Description of the task> Once you reach the line with "-[-] changing rules" below, copy each line exactly, stopping after the line with "When you interact", and skip any pictures.

Plain-text document sources:
--------------------

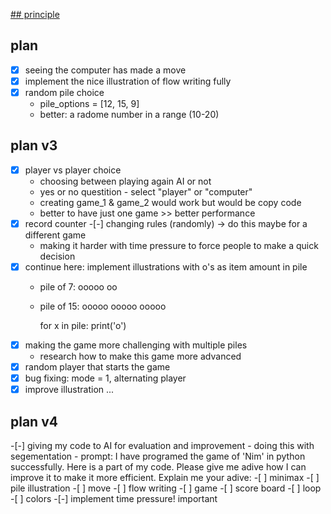 [## principle ](https://realpython.com/python-minimax-nim/)

## plan 
-[x] seeing the computer has made a move 
-[x] implement the nice illustration of flow writing fully  
-[x] random pile choice
    - pile_options = [12, 15, 9]
    - better: a radome number in a range (10-20) 

## plan v3
-[x] player vs player choice 
    - choosing between playing again AI or not 
    - yes or no questition
            - select "player" or "computer" 
    - creating game_1 & game_2 would work but would be copy code 
    - better to have just one game >> better performance 
-[x] record counter
-[-] changing rules (randomly) -> do this maybe for a different game 
    - making it harder with time pressure to force people to make a quick decision
-[x] continue here: implement illustrations with o's as item amount in pile
    - pile of 7:
        ooooo oo
    - pile of 15:
        ooooo ooooo ooooo

        for x in pile:
            print('o')
-[x] making  the game more challenging with multiple piles
    - research how to make this game more advanced
-[x] random player that starts the game 
-[x] bug fixing: mode = 1, alternating player
-[x] improve illustration
... 

## plan v4
-[-] giving my code to AI for evaluation and improvement 
    - doing this with segementation
    - prompt:
        I have programed the game of 'Nim' in python successfully. Here is a part of my code. Please give me adive how I can improve it to make it more efficient. Explain me your adive: 
    -[ ] minimax
    -[ ] pile illustration 
    -[ ] move
    -[ ] flow writing
    -[ ] game 
    -[ ] score board
    -[ ] loop 
    -[ ] colors
-[-] implement time pressure! important





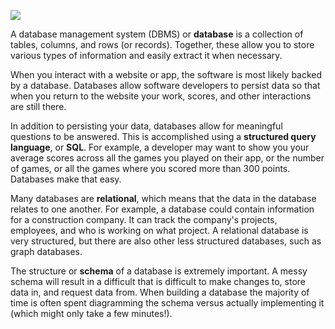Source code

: ![](https://storage.googleapis.com/codevolve-assets/internal/courses/Database%20Fundamentals/database-interaction.png)

A database management system (DBMS) or **database** is a collection of tables, columns, and rows (or records). Together, these allow you to store various types of information and easily extract it when necessary.

When you interact with a website or app, the software is most likely backed by a database. Databases allow software developers to persist data so that when you return to the website your work, scores, and other interactions are still there.

In addition to persisting your data, databases allow for meaningful questions to be answered. This is accomplished using a **structured query language**, or **SQL**. For example, a developer may want to show you your average scores across all the games you played on their app, or the number of games, or all the games where you scored more than 300 points. Databases make that easy.

Many databases are **relational**, which means that the data in the database relates to one another. For example, a database could contain information for a construction company. It can track the company's projects, employees, and who is working on what project. A relational database is very structured, but there are also other less structured databases, such as graph databases.

The structure or **schema** of a database is extremely important. A messy schema will result in a difficult that is difficult to make changes to, store data in, and request data from. When building a database the majority of time is often spent diagramming the schema versus actually implementing it (which might only take a few minutes!).
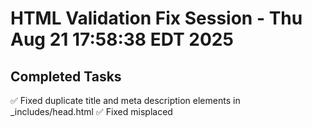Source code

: # HTML Validation Fix Session - Thu Aug 21 17:58:38 EDT 2025

## Completed Tasks
✅ Fixed duplicate title and meta description elements in _includes/head.html
✅ Fixed misplaced <style> element in weeks-of-life.html by moving to head section
✅ Added Jekyll template support for page-specific CSS via custom_css front matter
✅ Fixed GitHub Actions workflow accessibility test command
✅ HTML5 validation now passes - core blocking issue resolved

## Files Modified
- _includes/head.html - Removed duplicate SEO tags, added custom CSS support
- weeks-of-life.html - Moved CSS from body to front matter
- .github/workflows/jekyll-checks.yml - Fixed axe-core CLI command

## Commits
- ee739cf: fix: resolve HTML5 validation errors
- 41901a0: fix: correct axe-core CLI command in workflow

## Result
GitHub Actions HTML validation errors resolved. Site builds with valid HTML5.

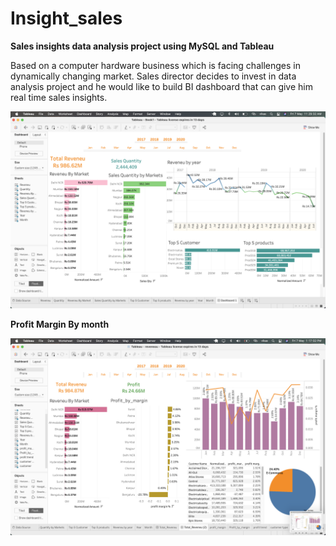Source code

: # Insight_sales
**Sales insights data analysis project using MySQL and Tableau**

Based on a computer hardware business which is facing challenges in dynamically changing market. Sales director decides to invest in data analysis project and he would like to build BI dashboard that can give him real time sales insights. 




 
 ![image](https://github.com/vikas0694/Insight_sales/blob/master/Reveneu.png?raw=true "Total Reveneu generated ")


 **Profit Margin By month**


 ![image](https://github.com/vikas0694/Insight_sales/blob/master/Profit_margin.png?raw=true "Total Reveneu generated ")
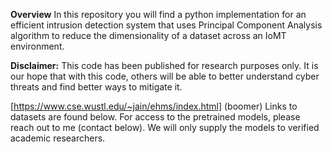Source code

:**Overview**
In this repository you will find a python implementation for an efficient intrusion detection system that uses Principal Component Analysis algorithm to reduce the dimensionality of a dataset across an IoMT environment.




**Disclaimer:** This code has been published for research purposes only. It is our hope that with this code, others will be able to better understand cyber threats and find better ways to mitigate it.



[https://www.cse.wustl.edu/~jain/ehms/index.html] (boomer) Links to datasets are found below. For access to the pretrained models, please reach out to me (contact below). We will only supply the models to verified academic researchers.
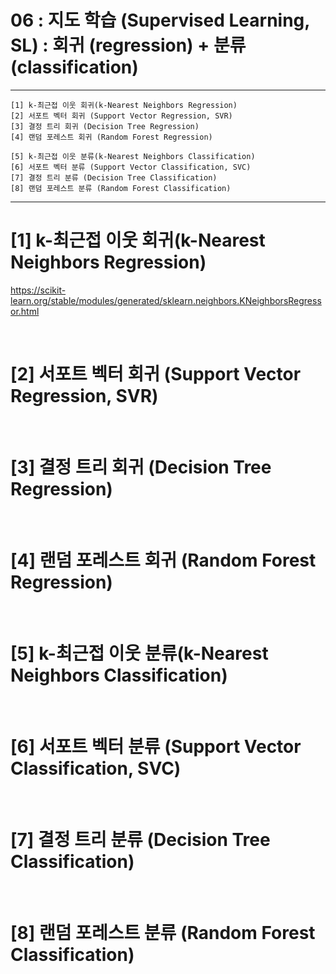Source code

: #  06 : 지도 학습 (Supervised Learning, SL) : 회귀 (regression) + 분류 (classification)

---

	[1] k-최근접 이웃 회귀(k-Nearest Neighbors Regression)
 	[2] 서포트 벡터 회귀 (Support Vector Regression, SVR)
	[3] 결정 트리 회귀 (Decision Tree Regression)
 	[4] 랜덤 포레스트 회귀 (Random Forest Regression)  
  	
  	[5] k-최근접 이웃 분류(k-Nearest Neighbors Classification)
  	[6] 서포트 벡터 분류 (Support Vector Classification, SVC)
   	[7] 결정 트리 분류 (Decision Tree Classification)
   	[8] 랜덤 포레스트 분류 (Random Forest Classification)    	
	
---  

# [1] k-최근접 이웃 회귀(k-Nearest Neighbors Regression)
https://scikit-learn.org/stable/modules/generated/sklearn.neighbors.KNeighborsRegressor.html

<br>

# [2] 서포트 벡터 회귀 (Support Vector Regression, SVR)

<br>

# [3] 결정 트리 회귀 (Decision Tree Regression)

<br>

# [4] 랜덤 포레스트 회귀 (Random Forest Regression)  

<br>

# [5] k-최근접 이웃 분류(k-Nearest Neighbors Classification)

<br>

# [6] 서포트 벡터 분류 (Support Vector Classification, SVC)

<br>

# [7] 결정 트리 분류 (Decision Tree Classification)

<br>

# [8] 랜덤 포레스트 분류 (Random Forest Classification)

<br>

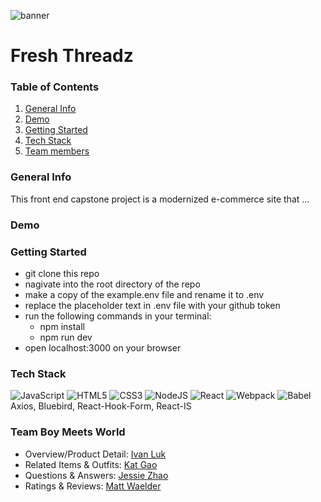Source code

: ![banner](https://user-images.githubusercontent.com/106702313/189493711-fb54aa6b-8eff-4026-9d43-af3b36771d9f.png)
# Fresh Threadz

### Table of Contents
1. [General Info](#general-info)
2. [Demo](#demo)
3. [Getting Started](#start)
4. [Tech Stack](#tech)
5. [Team members](#team)

<a name="general-info"></a>
### General Info 
This front end capstone project is a modernized e-commerce site that ...


<a name="demo"></a>
### Demo



<a name="start"></a>
### Getting Started
- git clone this repo
- nagivate into the root directory of the repo
- make a copy of the example.env file and rename it to .env
- replace the placeholder text in .env file with your github token
- run the following commands in your terminal:
   * npm install
   * npm run dev
- open localhost:3000 on your browser



<a name="tech"></a>
### Tech Stack
![JavaScript](https://img.shields.io/badge/javascript-%23323330.svg?style=for-the-badge&logo=javascript&logoColor=%23F7DF1E)
![HTML5](https://img.shields.io/badge/html5-%23E34F26.svg?style=for-the-badge&logo=html5&logoColor=white)
![CSS3](https://img.shields.io/badge/css3-%231572B6.svg?style=for-the-badge&logo=css3&logoColor=white)
![NodeJS](https://img.shields.io/badge/node.js-6DA55F?style=for-the-badge&logo=node.js&logoColor=white)
![React](https://img.shields.io/badge/react-%2320232a.svg?style=for-the-badge&logo=react&logoColor=%2361DAFB)
![Webpack](https://img.shields.io/badge/webpack-%238DD6F9.svg?style=for-the-badge&logo=webpack&logoColor=black)
![Babel](https://img.shields.io/badge/Babel-F9DC3e?style=for-the-badge&logo=babel&logoColor=black) <br />
Axios, Bluebird, React-Hook-Form, React-IS

<a name="team"></a>
### Team Boy Meets World
- Overview/Product Detail: [Ivan Luk](https://github.com/theivanluk)
- Related Items & Outfits: [Kat Gao](https://github.com/katto030)
- Questions & Answers: [Jessie Zhao](https://github.com/jzthacoder)
- Ratings & Reviews:  [Matt Waelder](https://github.com/mattwaelder)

--------------------

Response to the exercise>
-[-] changing rules (randomly) -> do this maybe for a different game 
    - making it harder with time pressure to force people to make a quick decision
-[x] continue here: implement illustrations with o's as item amount in pile
    - pile of 7:
        ooooo oo
    - pile of 15:
        ooooo ooooo ooooo

        for x in pile:
            print('o')
-[x] making  the game more challenging with multiple piles
    - research how to make this game more advanced
-[x] random player that starts the game 
-[x] bug fixing: mode = 1, alternating player
-[x] improve illustration
... 

## plan v4
-[-] giving my code to AI for evaluation and improvement 
    - doing this with segementation
    - prompt:
        I have programed the game of 'Nim' in python successfully. Here is a part of my code. Please give me adive how I can improve it to make it more efficient. Explain me your adive: 
    -[ ] minimax
    -[ ] pile illustration 
    -[ ] move
    -[ ] flow writing
    -[ ] game 
    -[ ] score board
    -[ ] loop 
    -[ ] colors
-[-] implement time pressure! important





Source code

: ![](https://storage.googleapis.com/codevolve-assets/internal/courses/Database%20Fundamentals/database-interaction.png)

A database management system (DBMS) or **database** is a collection of tables, columns, and rows (or records). Together, these allow you to store various types of information and easily extract it when necessary.

When you interact with a website or app, the software is most likely backed by a database. Databases allow software developers to persist data so that when you return to the website your work, scores, and other interactions are still there.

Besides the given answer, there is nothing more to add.